→ Passage
────────────────

Submissions on behalf of appellant

[40] Mr Badenhorst, on behalf of appellant, relied strongly on the judgment of Mason J in R v Forlee 1917 TPD 52. The appellant in that case had been indicted in terms of a statute which forbade the selling and possession of opium. His main ground of appeal was that the statute in question contained no penalty clause. Mason J referred to a number of Roman Dutch writers and expressed the view that where an act is definitely prohibited in a manner which makes it clear that the legislature was not exhorting or advising, then it is punishable at the discretion of the judge where the law has not itself attached any penalty. He stated that the same principles had been followed in England as well as in three decisions of the Cape and Natal courts, namely R v Berg 1 Searle 93, R v Lloyd 1904 25 NLR 59 and R v Mhlongo 1910 31 NLR 1. Mason J concluded that as the act in question had been expressly prohibited in the public interest and with the evident intention of constituting an offence, it was punishable at the discretion of the judge.

[41] R v Forlee was followed in this court in R v Langley 1931 CPD 31 and R v Baraitser 1931 CPD 418 but these decisions did not refer to any new principle or authority and they did not take the matter any further. Neither judgment discussed or referred to the nulla poena sine lege principle. The issue was also referred to in R v Zinn 1946 AD 346 at 354-355 but the court did not find it necessary to decide it.

[42] In my view R v Forlee cannot be regarded as good law. De Wet en Swanepoel op cit 46-47 subjected the judgment to trenchant criticism. They pointed out that it relied on outdated opinions of Roman Dutch writers whilst ignoring the later and more enlightened views of Van der Linden. In S v Francis 1994 (1) SACR 350 (C) at 355 d - g Ackermann J referred to some the criticism of Forlee. He said that in his opinion there was considerable justification for such criticism. For purposes of that decision, however, he found that it was not necessary to take the matter further.

[43] R v Forlee, I may add, ignored the nulla poena sine lege principle or the considerations underlying it. The notion that punishment should in each case be left at the discretion of the judge is indeed the antithesis of the nulla poena sine lege principle. In my view, moreover, such the decision cannot be justified in terms of any recognised rule of the interpretation of statutes.

────────────────

→ Provided records

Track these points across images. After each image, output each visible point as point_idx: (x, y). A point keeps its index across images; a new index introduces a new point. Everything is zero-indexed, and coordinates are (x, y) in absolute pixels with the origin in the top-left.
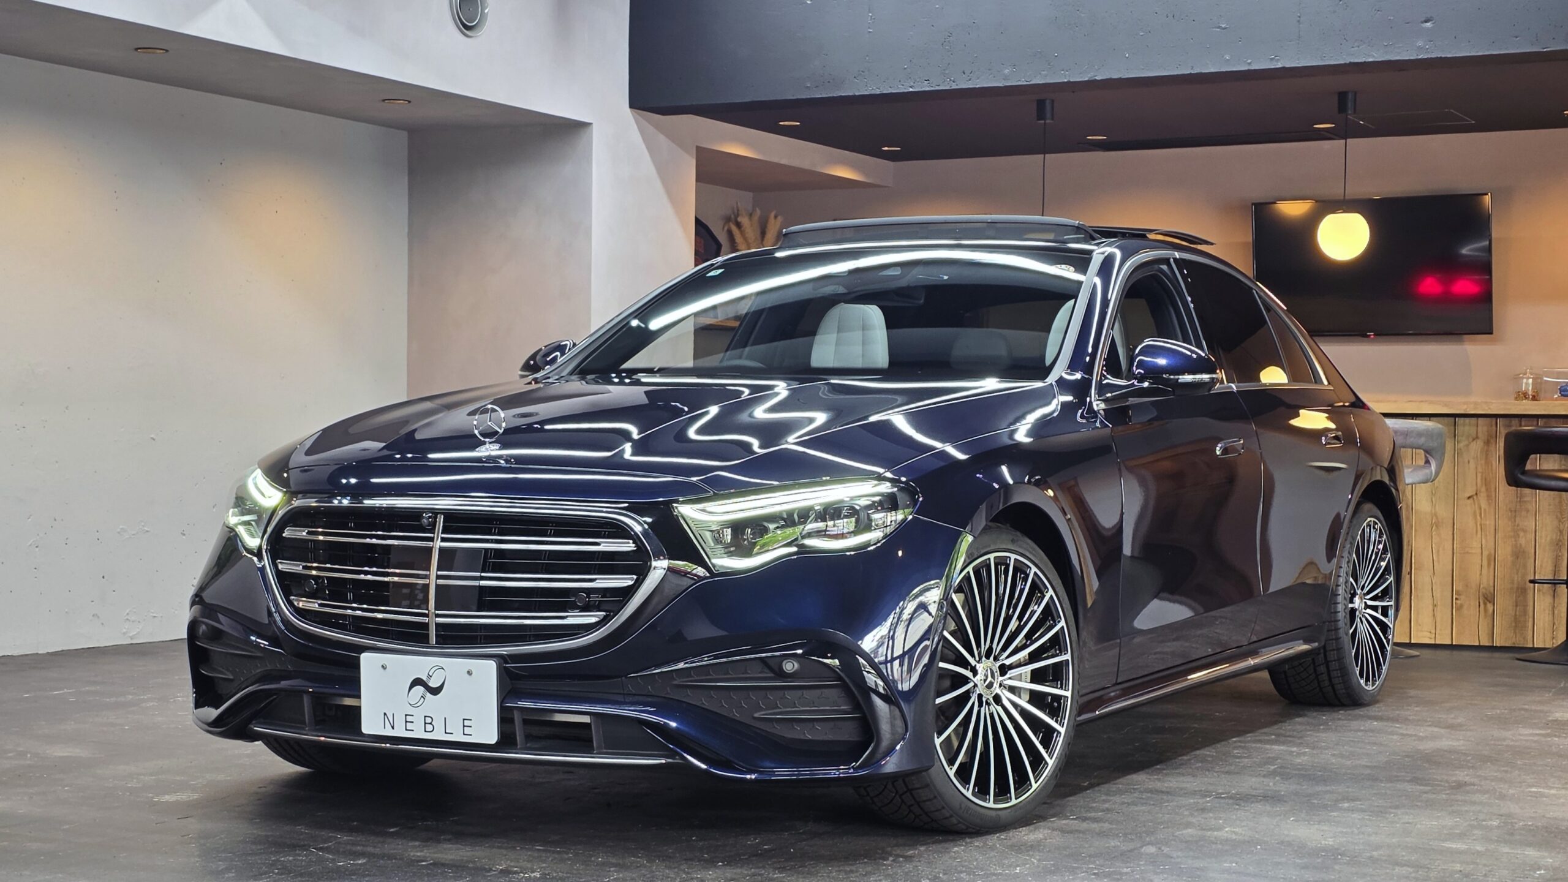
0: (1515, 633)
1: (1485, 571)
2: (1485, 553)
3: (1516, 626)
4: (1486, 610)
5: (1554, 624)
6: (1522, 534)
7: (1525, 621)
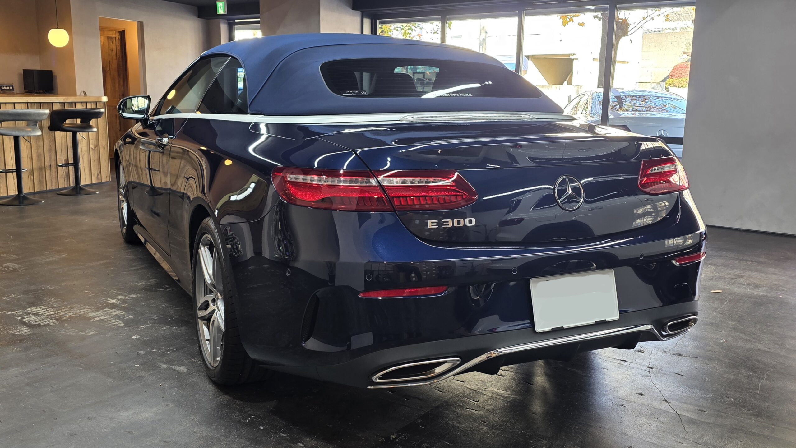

────────────────

→ Assignment 1
Condense the paragraph of the judgment above that begins "R v Forlee was followed in this court" into a short bulleted list that keeps its main facts.
→ Assignment 2
Draft the next paragraph of the judgment on R v Forlee, starting after its final sentence.

→ Exercise result 1
- This court followed R v Forlee in R v Langley 1931 CPD 31 and R v Baraitser 1931 CPD 418.
- Neither decision cited any new principle or authority, and neither took the matter further.
- Neither judgment discussed or referred to the nulla poena sine lege principle.
- R v Zinn 1946 AD 346 at 354-355 also referred to the issue, but the court found it unnecessary to decide it.

→ Exercise result 2
[44] Apart from R v Forlee, Mr Badenhorst argued that the law is correctly stated in the following passage in Milton and Cowling South African Criminal Law and Procedure Volume III Statutory Offences 2nd edition para 1-20:

"It is fundamental to any civilized system of criminal law that punishment is not inflicted except in respect of a contravention of the law previously defined as a crime (nulla poena sine lege). Conversely, the doctrine of legality requires that in criminalizing conduct the legislature should specify the penalty for the offence (nulla crimen sine poena). This principle is, however, by no means universally observed. It is true that more often than not the legislature in criminalizing conduct will specify the penalty attached to a contravention of the enactment. However, failure so to specify is not regarded as a serious flaw in the legislation. In such a case, it is presumed that the determination of the appropriate punishment has been left to the courts. To the extent that the courts habitually exercise such a discretion in the punishment of common-law crimes, this practice is not objectionable."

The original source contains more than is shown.